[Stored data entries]
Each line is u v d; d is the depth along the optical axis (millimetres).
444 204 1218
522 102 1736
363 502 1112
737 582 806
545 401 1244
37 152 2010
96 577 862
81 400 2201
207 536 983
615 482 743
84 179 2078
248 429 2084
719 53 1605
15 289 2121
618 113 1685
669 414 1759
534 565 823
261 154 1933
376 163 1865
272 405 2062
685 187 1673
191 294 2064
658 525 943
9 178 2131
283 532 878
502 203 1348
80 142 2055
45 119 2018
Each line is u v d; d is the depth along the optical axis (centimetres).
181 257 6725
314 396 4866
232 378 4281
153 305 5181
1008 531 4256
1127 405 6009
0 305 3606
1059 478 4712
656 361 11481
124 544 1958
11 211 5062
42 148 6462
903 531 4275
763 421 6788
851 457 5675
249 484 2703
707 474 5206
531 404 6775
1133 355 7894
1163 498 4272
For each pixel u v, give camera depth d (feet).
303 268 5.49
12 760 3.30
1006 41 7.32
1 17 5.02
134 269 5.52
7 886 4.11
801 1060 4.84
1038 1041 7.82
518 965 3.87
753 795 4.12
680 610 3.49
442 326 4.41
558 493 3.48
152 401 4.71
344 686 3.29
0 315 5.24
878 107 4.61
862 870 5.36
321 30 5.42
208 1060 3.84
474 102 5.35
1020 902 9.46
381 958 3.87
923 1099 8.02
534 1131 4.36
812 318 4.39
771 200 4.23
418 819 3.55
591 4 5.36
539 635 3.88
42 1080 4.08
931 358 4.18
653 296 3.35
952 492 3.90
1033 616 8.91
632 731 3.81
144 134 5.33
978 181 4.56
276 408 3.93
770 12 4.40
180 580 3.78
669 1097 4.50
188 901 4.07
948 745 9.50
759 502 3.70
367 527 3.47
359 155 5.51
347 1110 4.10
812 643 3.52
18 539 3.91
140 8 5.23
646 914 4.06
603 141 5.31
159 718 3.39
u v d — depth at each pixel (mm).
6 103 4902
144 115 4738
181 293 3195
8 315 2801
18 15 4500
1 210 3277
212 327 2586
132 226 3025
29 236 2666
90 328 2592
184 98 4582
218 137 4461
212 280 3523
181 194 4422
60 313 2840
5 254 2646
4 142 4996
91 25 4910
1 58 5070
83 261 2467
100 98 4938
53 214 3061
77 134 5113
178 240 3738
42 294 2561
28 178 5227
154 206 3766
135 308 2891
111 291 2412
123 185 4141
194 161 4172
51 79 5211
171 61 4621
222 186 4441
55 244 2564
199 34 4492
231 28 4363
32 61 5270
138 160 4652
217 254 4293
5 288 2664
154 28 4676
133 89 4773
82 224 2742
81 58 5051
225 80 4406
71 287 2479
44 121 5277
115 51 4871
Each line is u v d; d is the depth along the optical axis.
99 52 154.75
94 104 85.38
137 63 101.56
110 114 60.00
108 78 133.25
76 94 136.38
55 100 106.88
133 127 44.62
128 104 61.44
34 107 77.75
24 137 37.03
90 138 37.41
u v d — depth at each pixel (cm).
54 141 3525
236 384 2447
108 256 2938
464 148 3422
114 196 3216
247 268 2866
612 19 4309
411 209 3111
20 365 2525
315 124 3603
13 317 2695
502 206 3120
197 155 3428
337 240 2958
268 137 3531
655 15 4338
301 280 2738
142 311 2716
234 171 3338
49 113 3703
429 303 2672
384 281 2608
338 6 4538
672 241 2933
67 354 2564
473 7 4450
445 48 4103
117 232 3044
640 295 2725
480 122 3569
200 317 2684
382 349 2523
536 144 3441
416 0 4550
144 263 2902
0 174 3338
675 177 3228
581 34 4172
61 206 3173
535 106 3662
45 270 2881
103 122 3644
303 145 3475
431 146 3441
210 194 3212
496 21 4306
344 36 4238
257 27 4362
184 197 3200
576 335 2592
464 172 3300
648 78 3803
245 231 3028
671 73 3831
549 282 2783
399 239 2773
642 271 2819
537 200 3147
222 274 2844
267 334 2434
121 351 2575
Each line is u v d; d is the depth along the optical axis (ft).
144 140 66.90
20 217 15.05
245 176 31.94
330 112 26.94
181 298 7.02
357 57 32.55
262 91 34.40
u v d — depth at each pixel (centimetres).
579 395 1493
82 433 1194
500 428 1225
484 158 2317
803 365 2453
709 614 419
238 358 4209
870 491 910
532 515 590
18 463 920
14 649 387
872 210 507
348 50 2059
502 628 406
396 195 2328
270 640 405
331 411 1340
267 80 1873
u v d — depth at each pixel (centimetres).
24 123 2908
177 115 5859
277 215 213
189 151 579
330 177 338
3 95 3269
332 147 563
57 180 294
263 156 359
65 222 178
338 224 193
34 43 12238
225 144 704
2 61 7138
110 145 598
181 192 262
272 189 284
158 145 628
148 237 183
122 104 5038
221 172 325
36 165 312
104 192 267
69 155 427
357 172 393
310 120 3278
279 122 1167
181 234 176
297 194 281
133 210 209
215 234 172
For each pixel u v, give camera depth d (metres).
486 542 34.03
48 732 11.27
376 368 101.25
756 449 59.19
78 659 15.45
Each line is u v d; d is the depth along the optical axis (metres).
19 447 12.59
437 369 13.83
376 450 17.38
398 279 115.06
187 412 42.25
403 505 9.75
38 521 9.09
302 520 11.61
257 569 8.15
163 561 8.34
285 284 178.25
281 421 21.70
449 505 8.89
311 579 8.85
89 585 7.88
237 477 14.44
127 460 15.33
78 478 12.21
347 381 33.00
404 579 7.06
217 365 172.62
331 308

■ **TASK GOAL**:
What you need to do is repeat every record above exactly.

■ **ANSWER FOR THE TASK**:
Each line is u v d; d is the depth along the optical axis (millimetres).
444 204 1218
522 102 1736
363 502 1112
737 582 806
545 401 1244
37 152 2010
96 577 862
81 400 2201
207 536 983
615 482 743
84 179 2078
248 429 2084
719 53 1605
15 289 2121
618 113 1685
669 414 1759
534 565 823
261 154 1933
376 163 1865
272 405 2062
685 187 1673
191 294 2064
658 525 943
9 178 2131
283 532 878
502 203 1348
80 142 2055
45 119 2018
Each line is u v d; d is the depth along the optical axis (centimetres).
181 257 6725
314 396 4866
232 378 4281
153 305 5181
1008 531 4256
1127 405 6009
0 305 3606
1059 478 4712
656 361 11481
124 544 1958
11 211 5062
42 148 6462
903 531 4275
763 421 6788
851 457 5675
249 484 2703
707 474 5206
531 404 6775
1133 355 7894
1163 498 4272
For each pixel u v, give camera depth d (feet).
303 268 5.49
12 760 3.30
1006 41 7.32
1 17 5.02
134 269 5.52
7 886 4.11
801 1060 4.84
1038 1041 7.82
518 965 3.87
753 795 4.12
680 610 3.49
442 326 4.41
558 493 3.48
152 401 4.71
344 686 3.29
0 315 5.24
878 107 4.61
862 870 5.36
321 30 5.42
208 1060 3.84
474 102 5.35
1020 902 9.46
381 958 3.87
923 1099 8.02
534 1131 4.36
812 318 4.39
771 200 4.23
418 819 3.55
591 4 5.36
539 635 3.88
42 1080 4.08
931 358 4.18
653 296 3.35
952 492 3.90
1033 616 8.91
632 731 3.81
144 134 5.33
978 181 4.56
276 408 3.93
770 12 4.40
180 580 3.78
669 1097 4.50
188 901 4.07
948 745 9.50
759 502 3.70
367 527 3.47
359 155 5.51
347 1110 4.10
812 643 3.52
18 539 3.91
140 8 5.23
646 914 4.06
603 141 5.31
159 718 3.39
u v d — depth at each pixel (mm).
6 103 4902
144 115 4738
181 293 3195
8 315 2801
18 15 4500
1 210 3277
212 327 2586
132 226 3025
29 236 2666
90 328 2592
184 98 4582
218 137 4461
212 280 3523
181 194 4422
60 313 2840
5 254 2646
4 142 4996
91 25 4910
1 58 5070
83 261 2467
100 98 4938
53 214 3061
77 134 5113
178 240 3738
42 294 2561
28 178 5227
154 206 3766
135 308 2891
111 291 2412
123 185 4141
194 161 4172
51 79 5211
171 61 4621
222 186 4441
55 244 2564
199 34 4492
231 28 4363
32 61 5270
138 160 4652
217 254 4293
5 288 2664
154 28 4676
133 89 4773
82 224 2742
81 58 5051
225 80 4406
71 287 2479
44 121 5277
115 51 4871
Each line is u v d; d is the depth along the optical axis.
99 52 154.75
94 104 85.38
137 63 101.56
110 114 60.00
108 78 133.25
76 94 136.38
55 100 106.88
133 127 44.62
128 104 61.44
34 107 77.75
24 137 37.03
90 138 37.41
u v d — depth at each pixel (cm).
54 141 3525
236 384 2447
108 256 2938
464 148 3422
114 196 3216
247 268 2866
612 19 4309
411 209 3111
20 365 2525
315 124 3603
13 317 2695
502 206 3120
197 155 3428
337 240 2958
268 137 3531
655 15 4338
301 280 2738
142 311 2716
234 171 3338
49 113 3703
429 303 2672
384 281 2608
338 6 4538
672 241 2933
67 354 2564
473 7 4450
445 48 4103
117 232 3044
640 295 2725
480 122 3569
200 317 2684
382 349 2523
536 144 3441
416 0 4550
144 263 2902
0 174 3338
675 177 3228
581 34 4172
61 206 3173
535 106 3662
45 270 2881
103 122 3644
303 145 3475
431 146 3441
210 194 3212
496 21 4306
344 36 4238
257 27 4362
184 197 3200
576 335 2592
464 172 3300
648 78 3803
245 231 3028
671 73 3831
549 282 2783
399 239 2773
642 271 2819
537 200 3147
222 274 2844
267 334 2434
121 351 2575
Each line is u v d; d is the depth along the optical axis (ft).
144 140 66.90
20 217 15.05
245 176 31.94
330 112 26.94
181 298 7.02
357 57 32.55
262 91 34.40
u v d — depth at each pixel (centimetres).
579 395 1493
82 433 1194
500 428 1225
484 158 2317
803 365 2453
709 614 419
238 358 4209
870 491 910
532 515 590
18 463 920
14 649 387
872 210 507
348 50 2059
502 628 406
396 195 2328
270 640 405
331 411 1340
267 80 1873
u v d — depth at each pixel (centimetres).
24 123 2908
177 115 5859
277 215 213
189 151 579
330 177 338
3 95 3269
332 147 563
57 180 294
263 156 359
65 222 178
338 224 193
34 43 12238
225 144 704
2 61 7138
110 145 598
181 192 262
272 189 284
158 145 628
148 237 183
122 104 5038
221 172 325
36 165 312
104 192 267
69 155 427
357 172 393
310 120 3278
279 122 1167
181 234 176
297 194 281
133 210 209
215 234 172
For each pixel u v, give camera depth d (metres).
486 542 34.03
48 732 11.27
376 368 101.25
756 449 59.19
78 659 15.45
Each line is u v d; d is the depth along the optical axis (metres).
19 447 12.59
437 369 13.83
376 450 17.38
398 279 115.06
187 412 42.25
403 505 9.75
38 521 9.09
302 520 11.61
257 569 8.15
163 561 8.34
285 284 178.25
281 421 21.70
449 505 8.89
311 579 8.85
89 585 7.88
237 477 14.44
127 460 15.33
78 478 12.21
347 381 33.00
404 579 7.06
217 365 172.62
331 308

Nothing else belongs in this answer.